- **WHAT THE EXERCISE ASKS**
Rewrite the part of the records that opens with the line containing "Reading left to" and closes at the end of the records, replacing "categories" with "groups" and changing nothing else. Leave the pictures out.

- **DATA EXTRACTS**
-- Opening Marker --

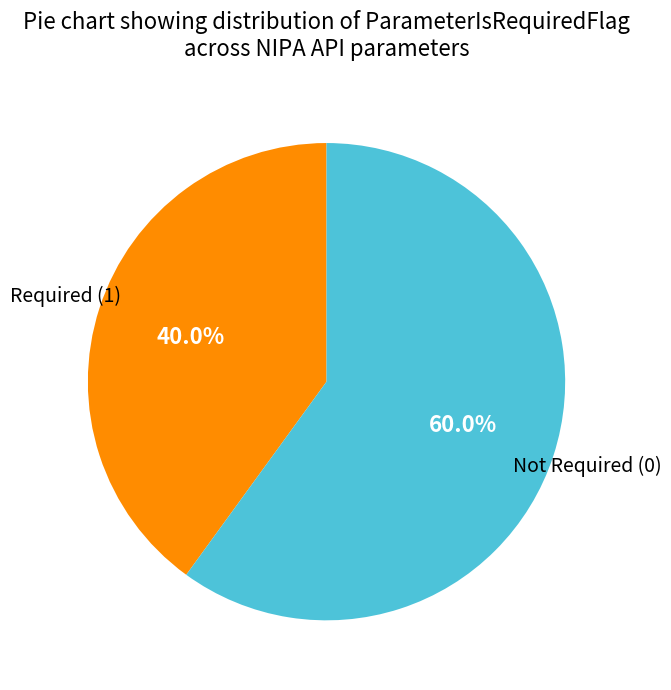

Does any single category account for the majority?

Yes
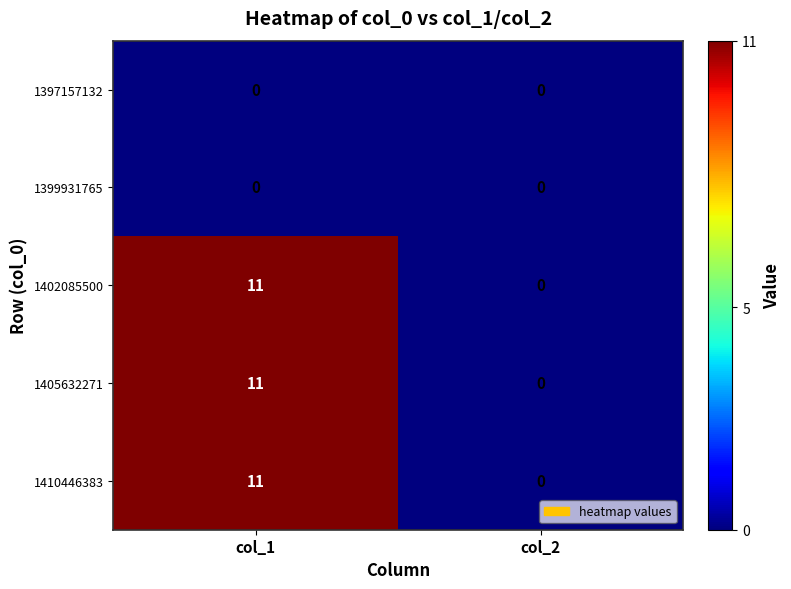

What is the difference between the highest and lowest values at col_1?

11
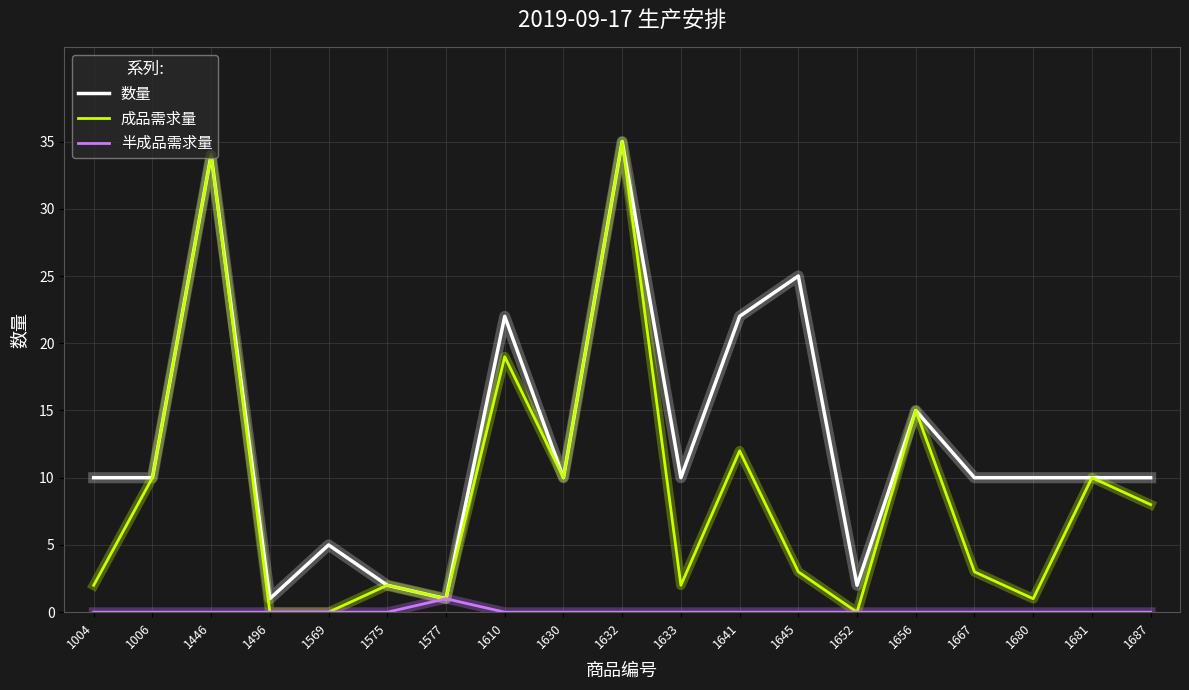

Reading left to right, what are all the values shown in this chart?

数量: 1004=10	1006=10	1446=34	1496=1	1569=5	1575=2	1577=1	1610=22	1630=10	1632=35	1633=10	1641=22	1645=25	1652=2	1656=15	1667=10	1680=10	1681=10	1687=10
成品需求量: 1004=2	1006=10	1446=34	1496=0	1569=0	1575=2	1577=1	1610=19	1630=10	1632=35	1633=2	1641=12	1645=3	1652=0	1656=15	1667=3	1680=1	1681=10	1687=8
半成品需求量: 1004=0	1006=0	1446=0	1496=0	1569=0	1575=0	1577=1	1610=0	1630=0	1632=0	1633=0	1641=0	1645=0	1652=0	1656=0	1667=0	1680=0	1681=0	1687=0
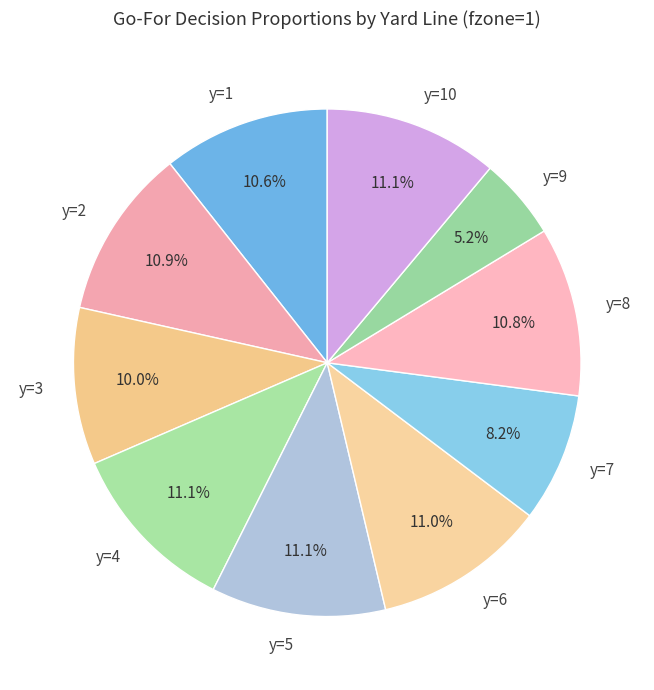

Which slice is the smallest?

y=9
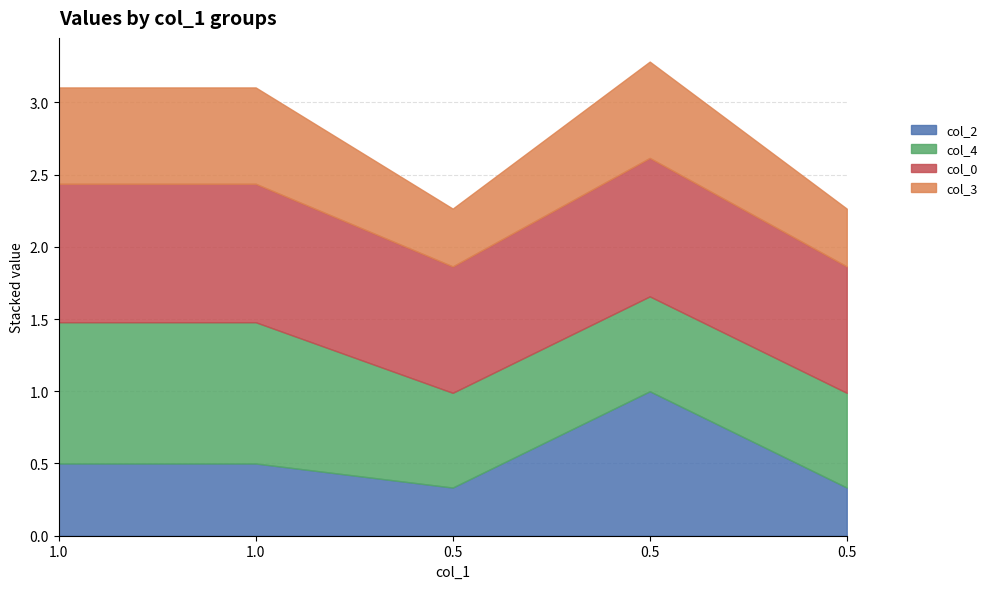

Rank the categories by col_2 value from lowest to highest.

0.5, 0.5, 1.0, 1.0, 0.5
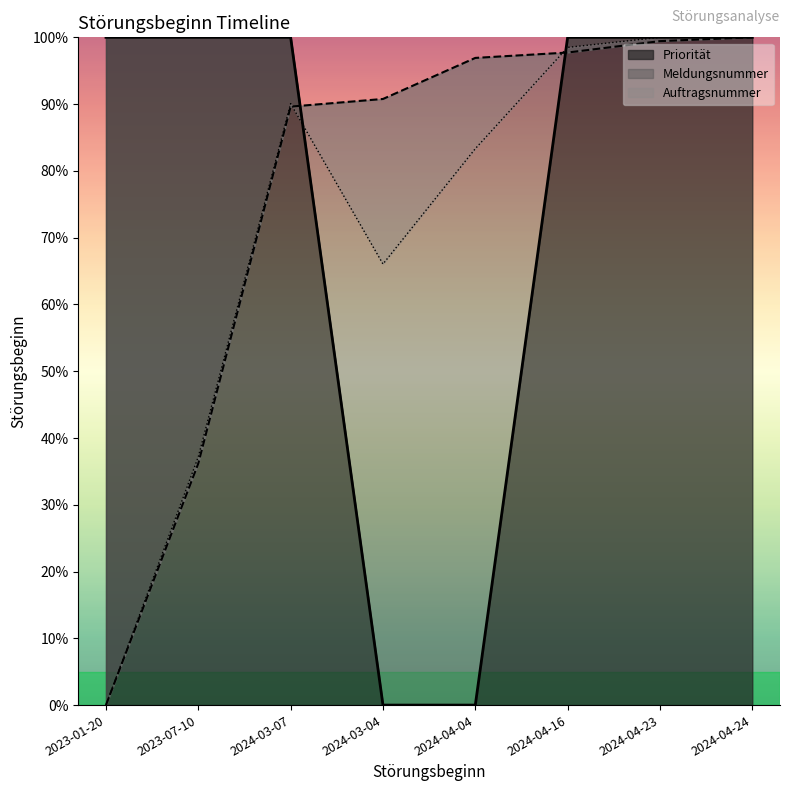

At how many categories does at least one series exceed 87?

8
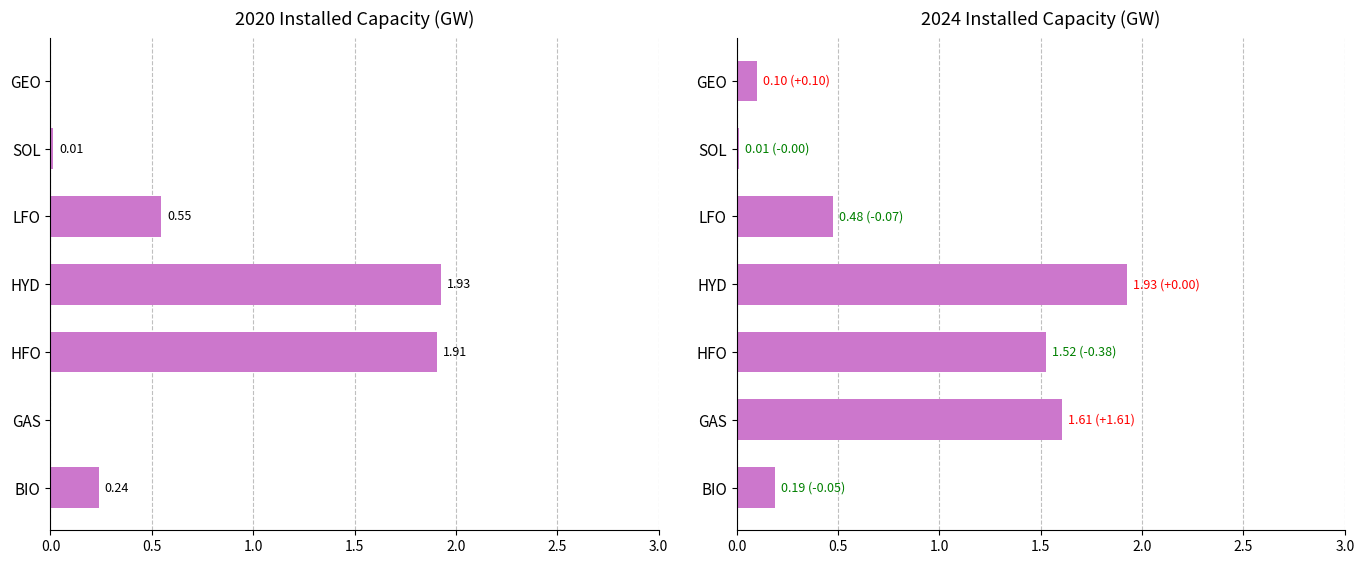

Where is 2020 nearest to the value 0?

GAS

-- Closing Marker --

- **RESULT OF THIS TASK**
Reading left to right, what are all the values shown in this chart?

数量: 1004=10	1006=10	1446=34	1496=1	1569=5	1575=2	1577=1	1610=22	1630=10	1632=35	1633=10	1641=22	1645=25	1652=2	1656=15	1667=10	1680=10	1681=10	1687=10
成品需求量: 1004=2	1006=10	1446=34	1496=0	1569=0	1575=2	1577=1	1610=19	1630=10	1632=35	1633=2	1641=12	1645=3	1652=0	1656=15	1667=3	1680=1	1681=10	1687=8
半成品需求量: 1004=0	1006=0	1446=0	1496=0	1569=0	1575=0	1577=1	1610=0	1630=0	1632=0	1633=0	1641=0	1645=0	1652=0	1656=0	1667=0	1680=0	1681=0	1687=0

Which slice is the smallest?

y=9

Rank the groups by col_2 value from lowest to highest.

0.5, 0.5, 1.0, 1.0, 0.5

At how many groups does at least one series exceed 87?

8

Where is 2020 nearest to the value 0?

GAS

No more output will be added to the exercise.